А когда родился первенец, Юля подходила к Мишкиному фото, сравнивала: «Правда, Лёник сейчас как будто не похож на Мишеньку, но он израстётся, похорошеет и будет точь-в-точь такой же. Может, даже и волосики побелеют.
Сейчас Юля была одна. Постель казалась ей ледяной, пугала тишина, сердце глодали то ли тёмное предчувствие, то ли какая-то непонятная страсть. Измучив себя настоящим, она призывала детство: «А что же теперь с Мишенькой? – почти лихорадочно думала она. – Теперь ему лет четырнадцать… А какой же он должен быть лицом в этом возрасте? А я ведь дала клятву увидеться с ним. Правда, тогда был ещё детский рассудок, но клятва остаётся клятвой, её нарушать нельзя… Но сейчас он неинтересен. Увидеть нужно было до десятилетнего возраста или встретиться с ним года через четыре-пять, уже мужчиной»…

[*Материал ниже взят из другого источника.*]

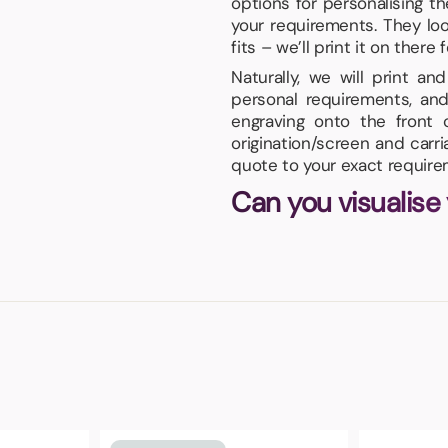
options for personalising t
your requirements. They lo
fits – we’ll print it on there f
Naturally, we will print a
personal requirements, and
engraving onto the front
origination/screen and carr
quote to your exact require
Can you visualise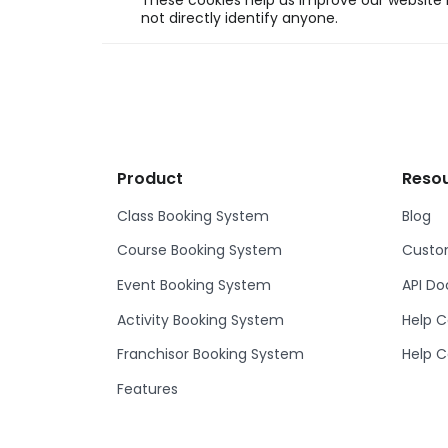
These cookies help us improve our website b
not directly identify anyone.
Product
Reso
Class Booking System
Blog
Course Booking System
Custom
Event Booking System
API D
Activity Booking System
Help C
Franchisor Booking System
Help C
Features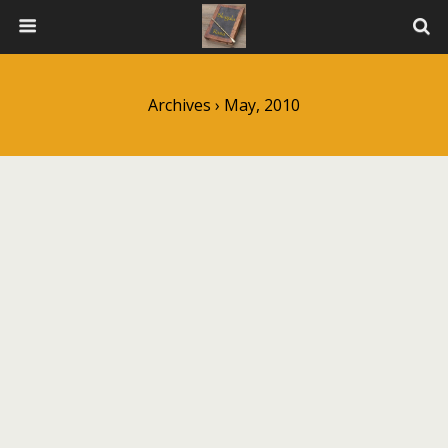
Archives › May, 2010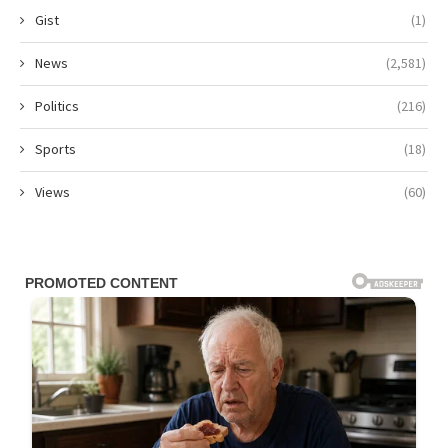
Gist
(1)
News
(2,581)
Politics
(216)
Sports
(18)
Views
(60)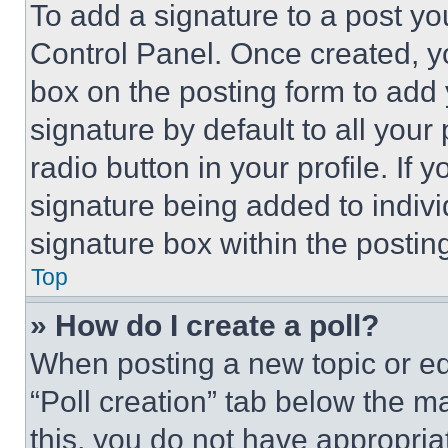
To add a signature to a post yo
Control Panel. Once created, 
box on the posting form to add
signature by default to all you
radio button in your profile. If 
signature being added to indiv
signature box within the postin
Top
» How do I create a poll?
When posting a new topic or editi
“Poll creation” tab below the m
this, you do not have appropria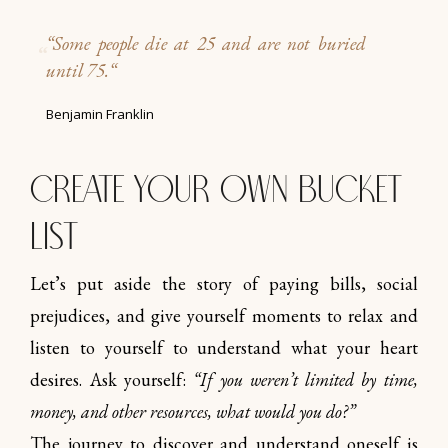
“
Some people die at 25 and are not buried
until 75.
“
Benjamin Franklin
Create your own Bucket
list
Let’s put aside the story of paying bills, social
prejudices, and give yourself moments to relax and
listen to yourself to understand what your heart
desires. Ask yourself:
“If you weren’t limited by time,
money, and other resources, what would you do?”
The journey to discover and understand oneself is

Юля рисовала в воображении картины Мишкиного юношества… Ей становилось легче. Она представляла себе, что не всё ещё прелестное погибло, есть где-то существо, при встрече с которым у неё будут отрадные минуты. Но живой ли Мишка? И что с ним станется через пять лет? Юля опять теряет надежды. Ей снова печально, тошно, гадко. Грусть и слёзы копились недаром: ей принесли письмо, написанное незнакомым почерком. Читая сначала, она сразу увидела расплывающийся конец фразы: «Настоящим, штаб Н-ской дивизии сообщает, что ваш муж Николай Васильевич Бродский, командуя эскадроном уланского полка, пал смертью храбрых…»
Разбитая, безутешная, Юля уехала жить к своей тётке в Самару.